PROBLEM STATEMENT:
Pick out every line below that contains the word "scientific" and copy each one in full. Case counts.

Dataset entries:
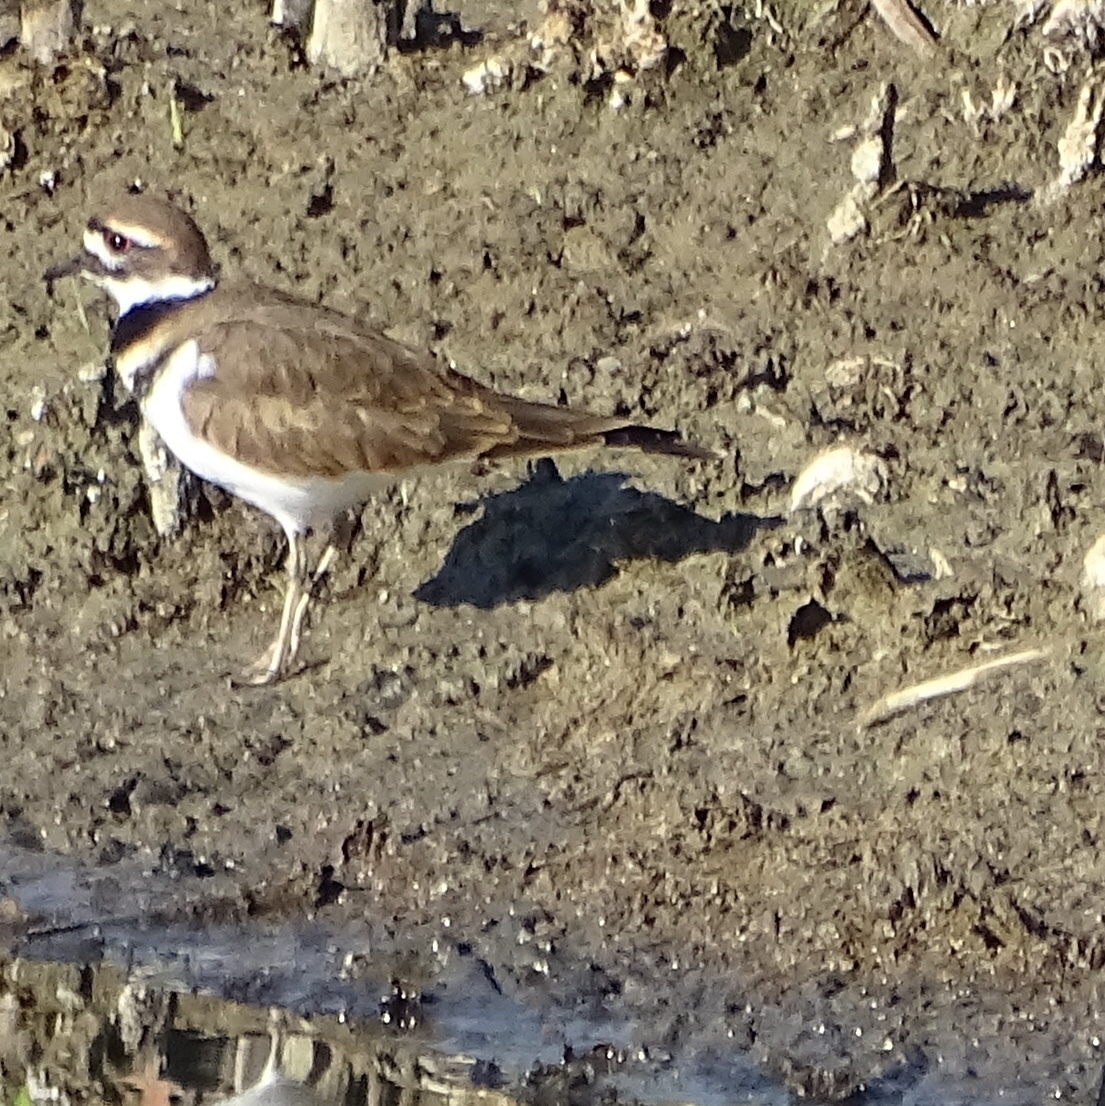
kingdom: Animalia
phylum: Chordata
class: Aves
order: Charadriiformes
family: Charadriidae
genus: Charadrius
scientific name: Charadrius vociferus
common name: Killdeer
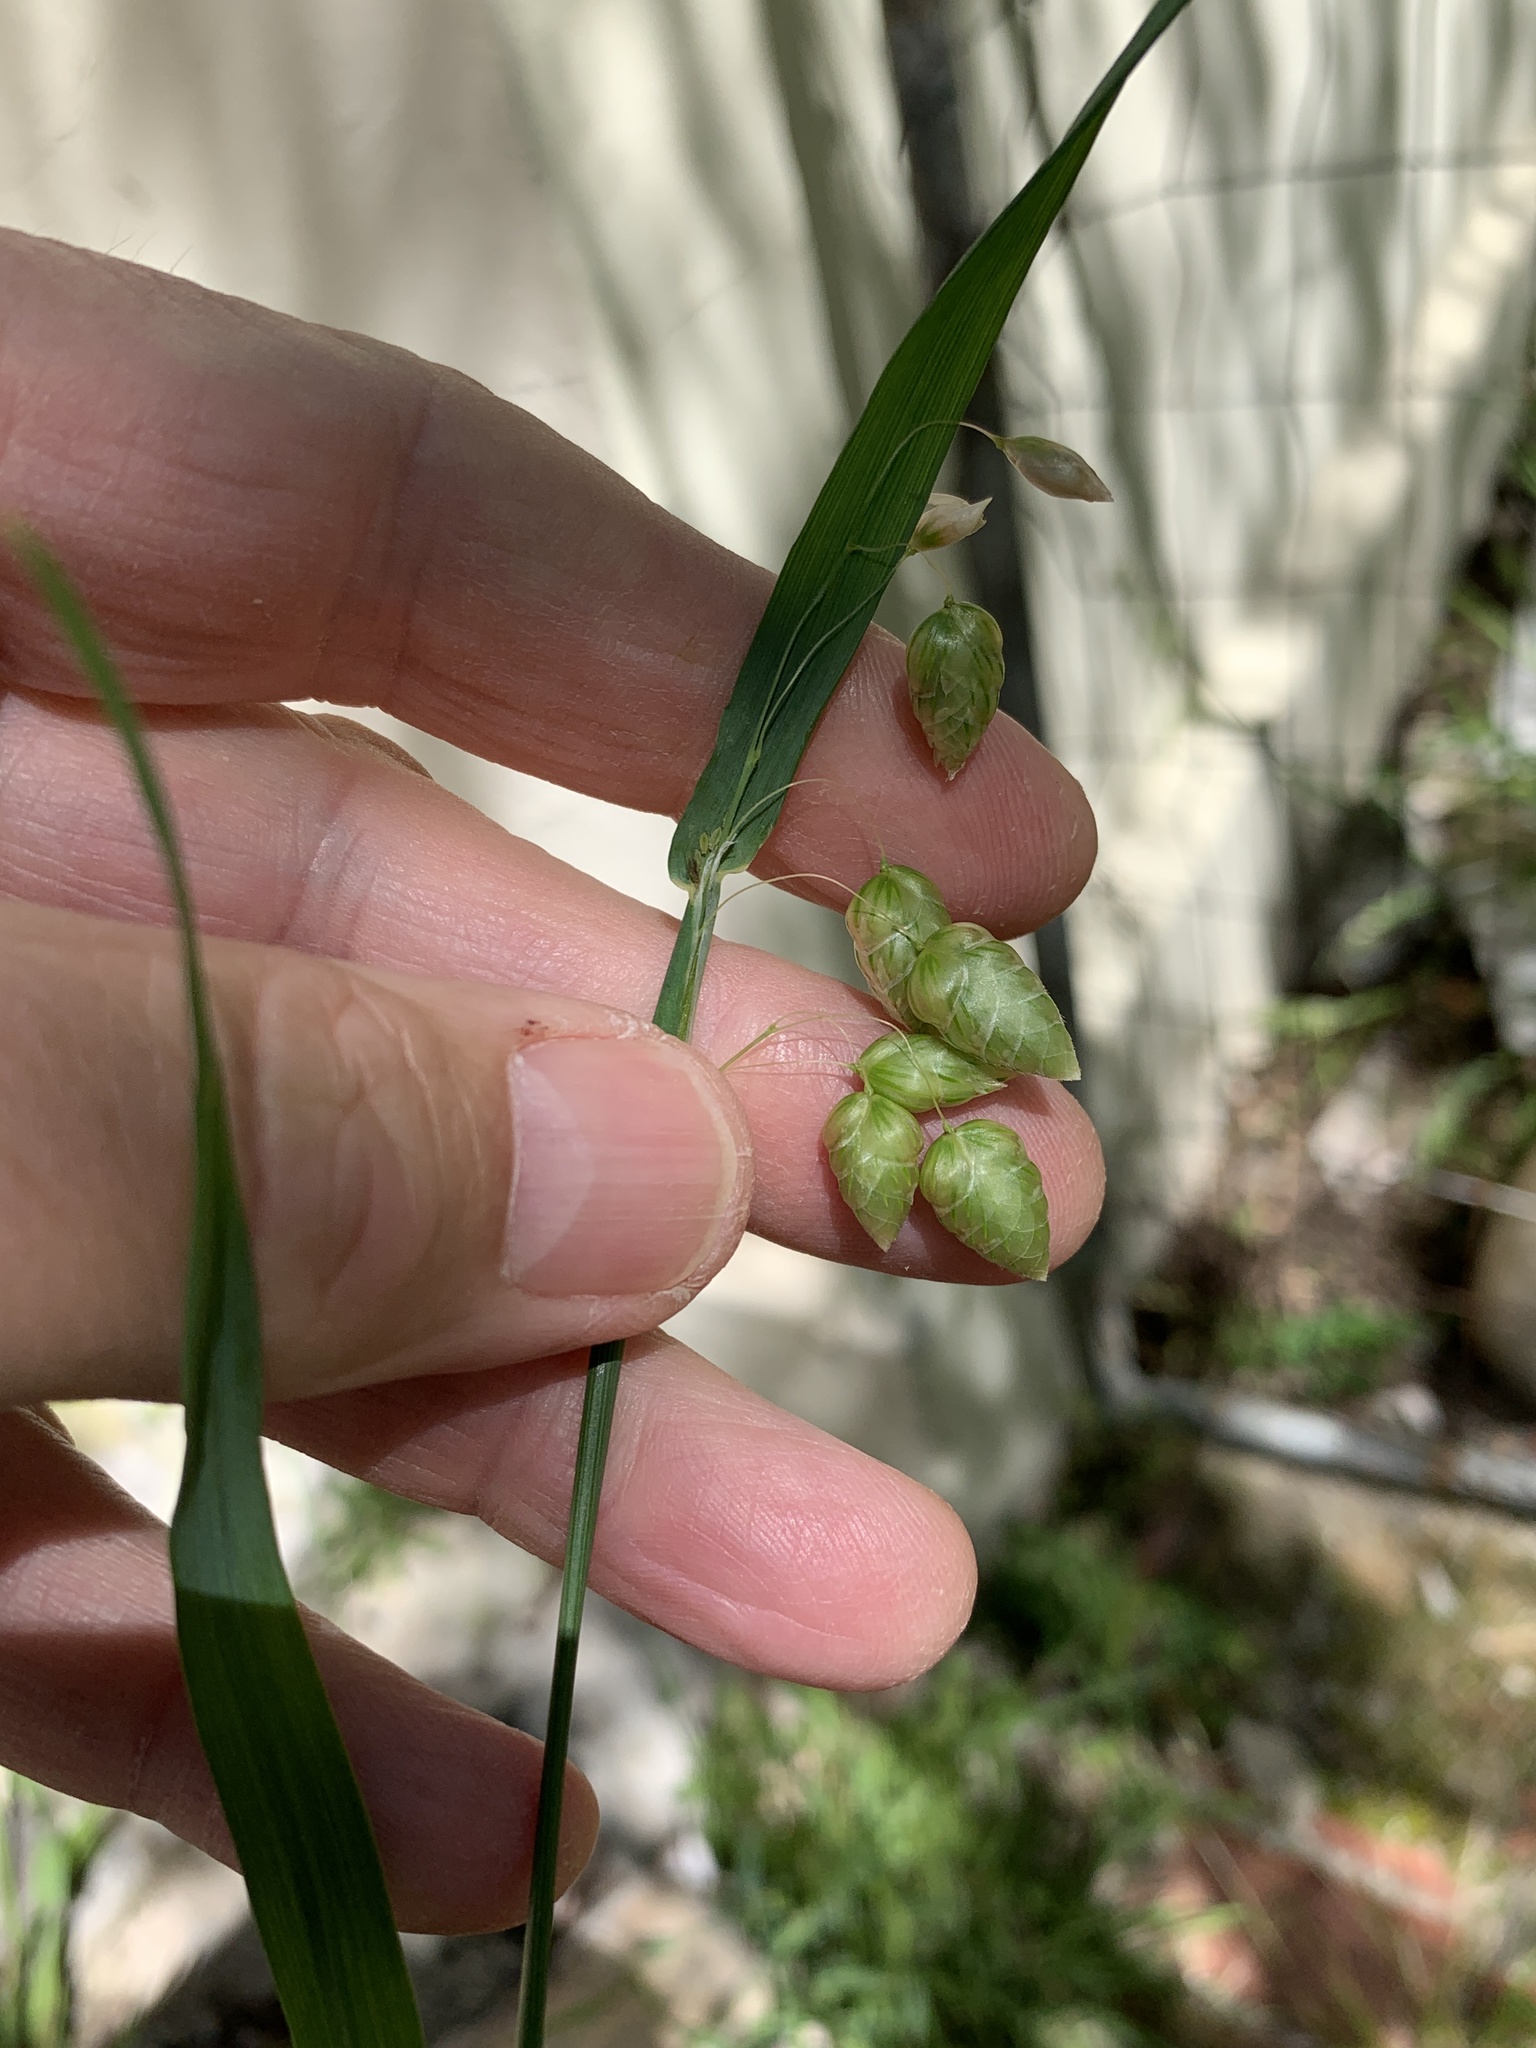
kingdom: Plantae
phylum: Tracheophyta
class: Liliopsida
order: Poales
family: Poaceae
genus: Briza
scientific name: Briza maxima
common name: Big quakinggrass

---

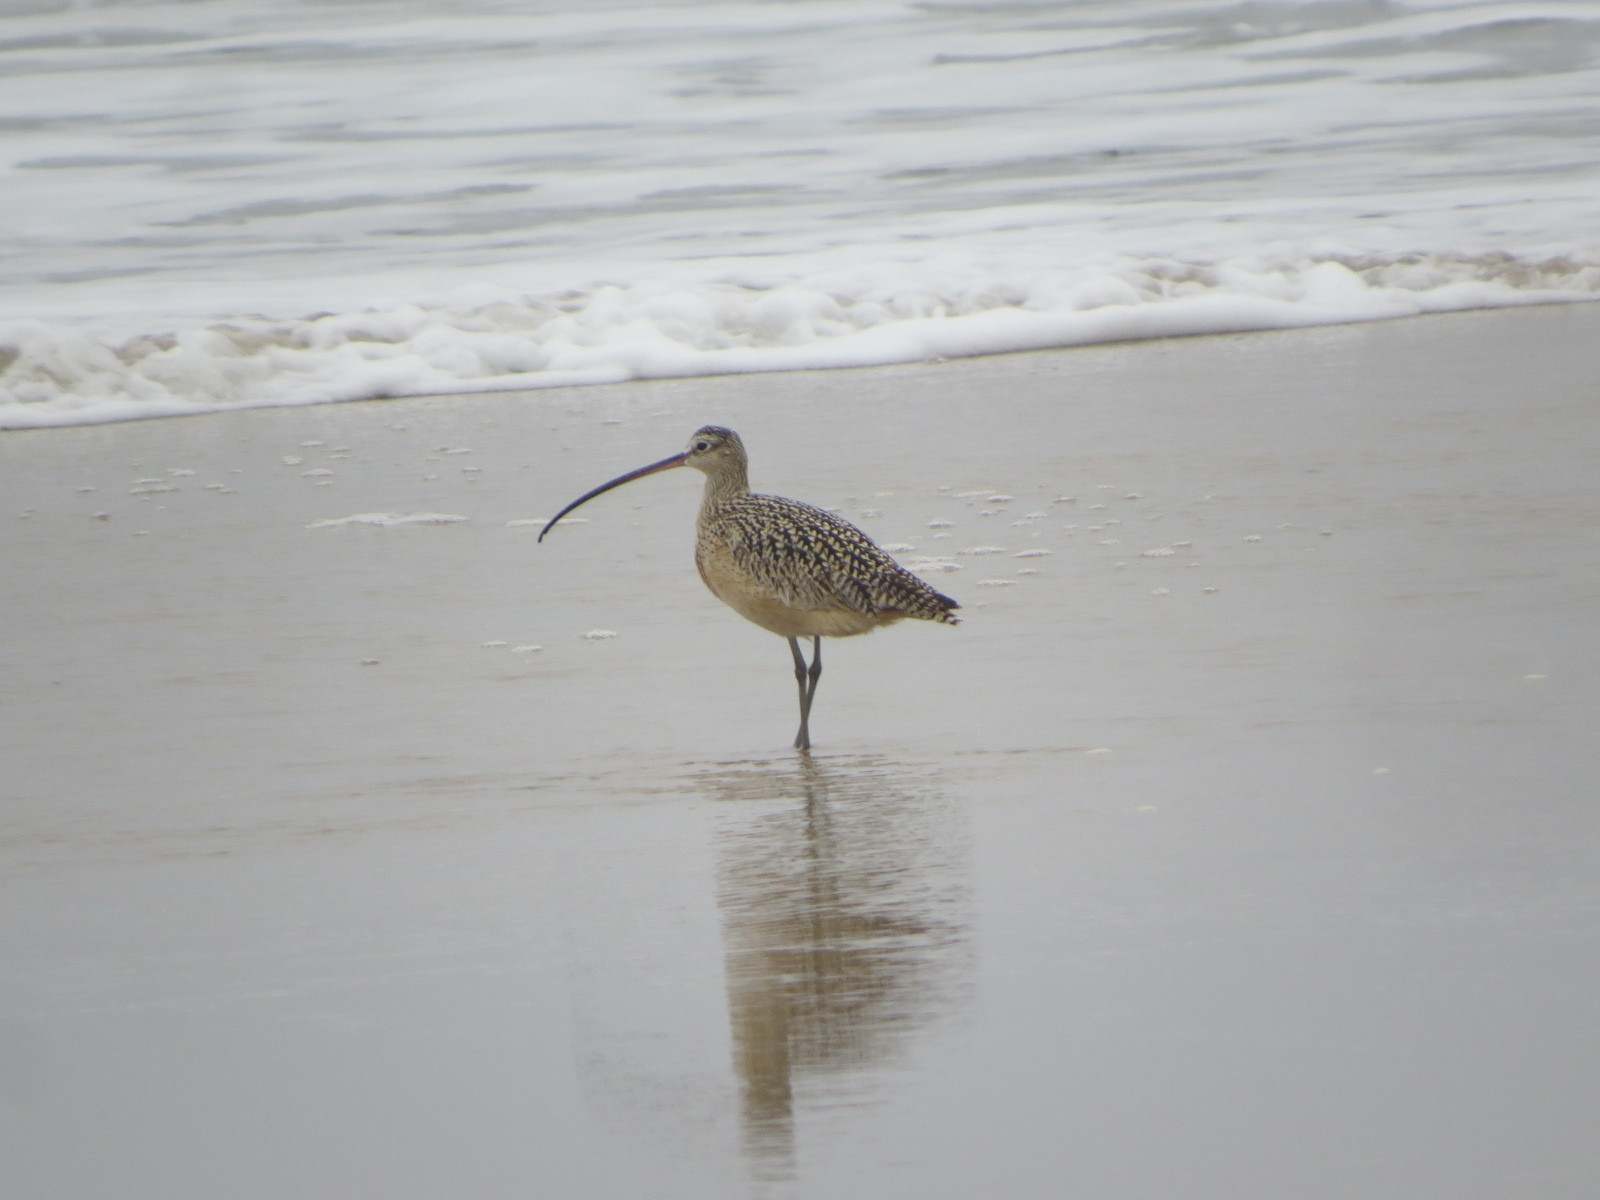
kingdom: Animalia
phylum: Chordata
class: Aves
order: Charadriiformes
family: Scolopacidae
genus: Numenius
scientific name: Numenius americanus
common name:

---

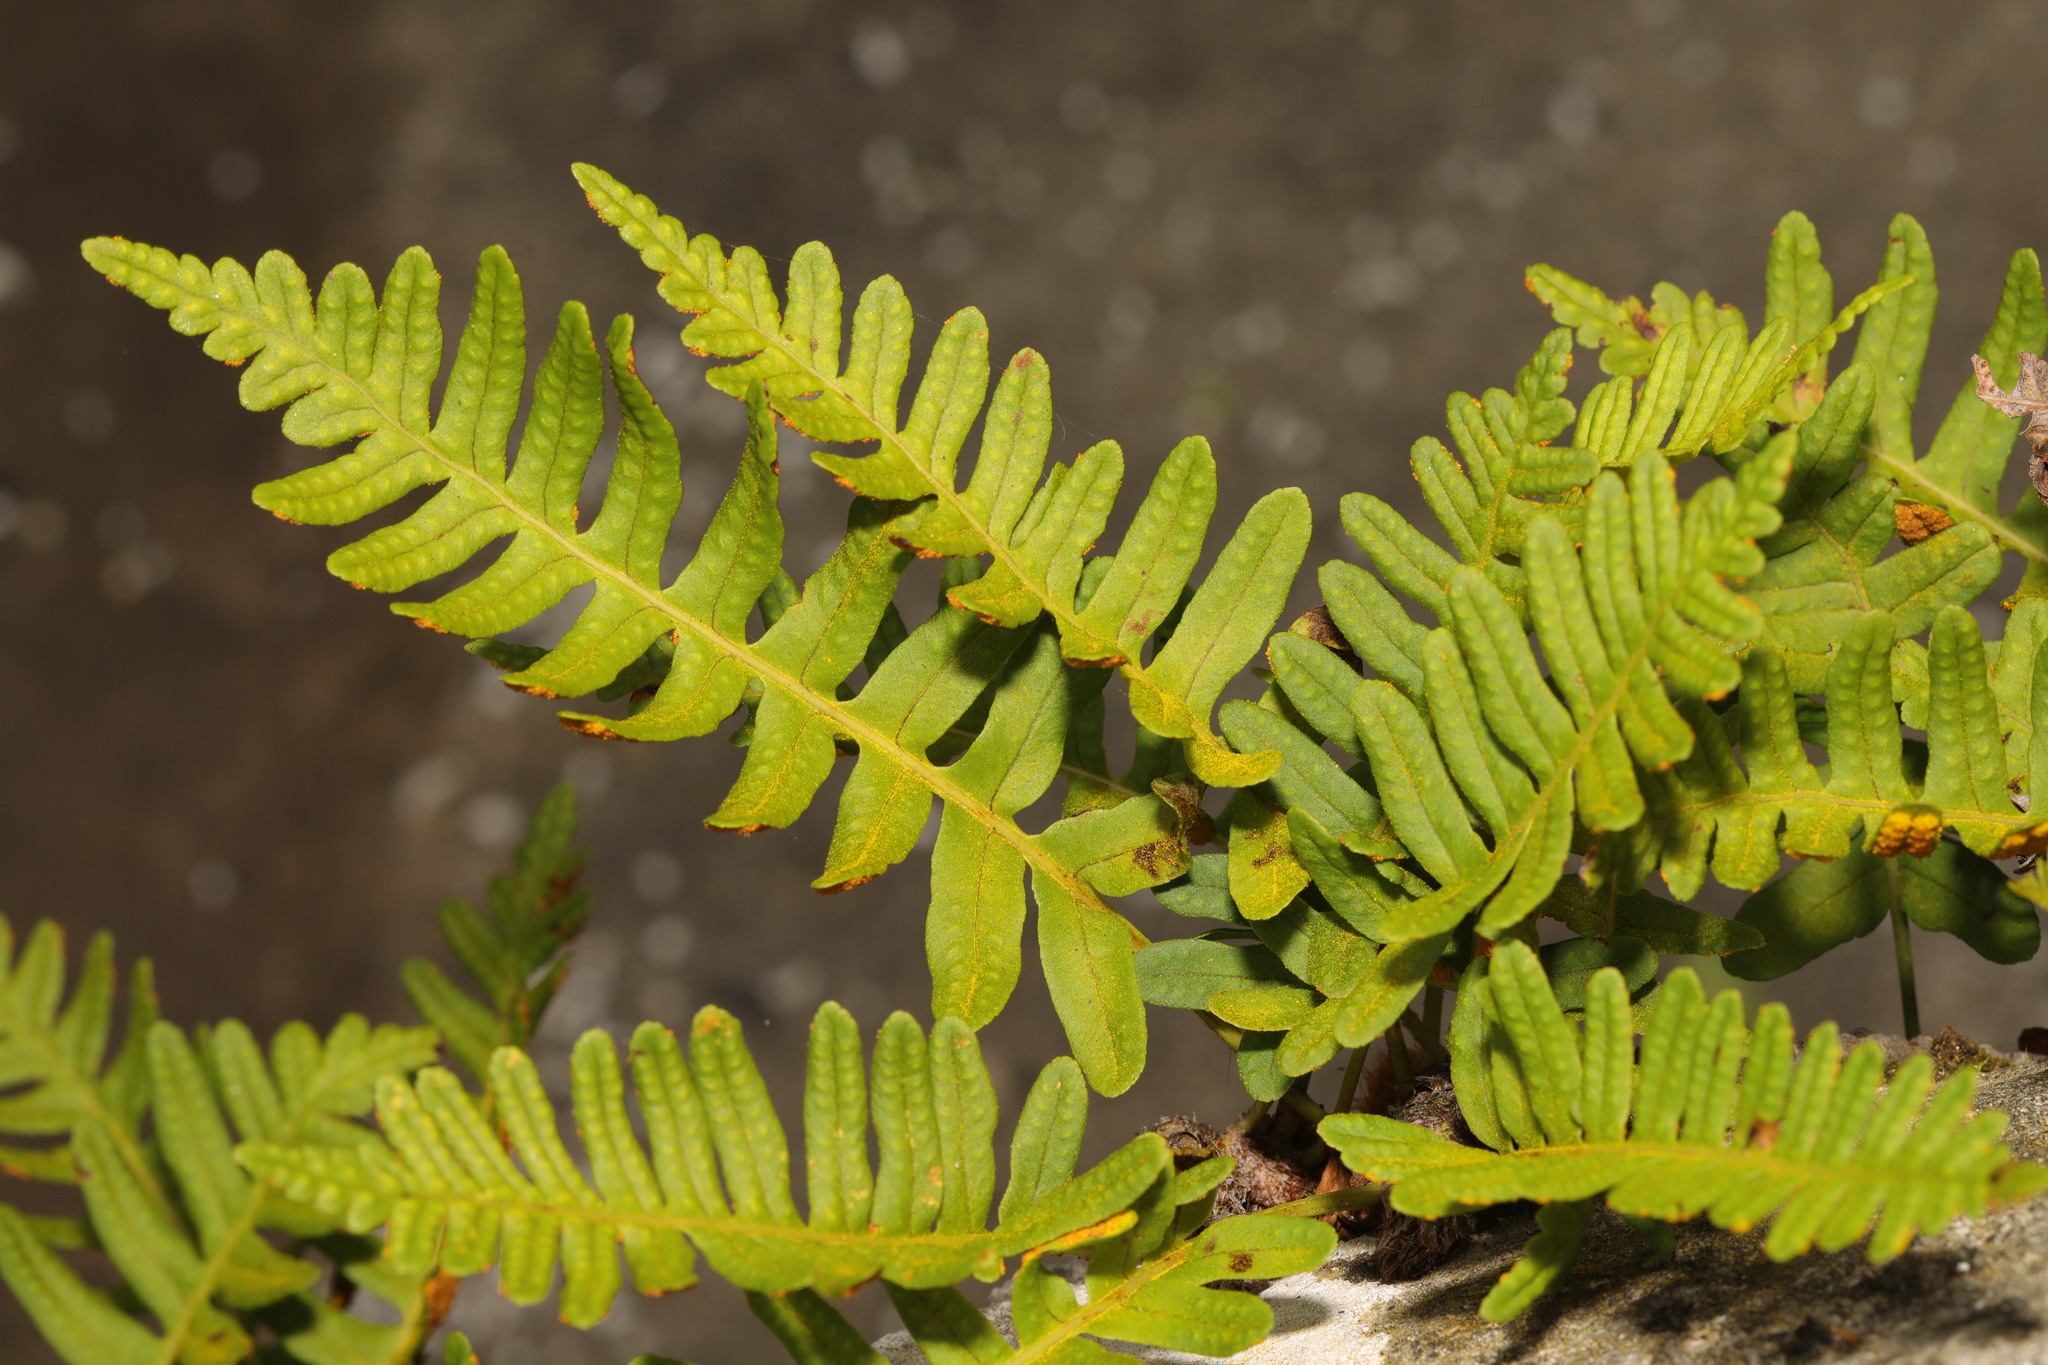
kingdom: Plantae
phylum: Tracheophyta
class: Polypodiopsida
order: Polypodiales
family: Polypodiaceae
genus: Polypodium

OUTPUT BELOW:
scientific name: Charadrius vociferus
scientific name: Briza maxima
scientific name: Numenius americanus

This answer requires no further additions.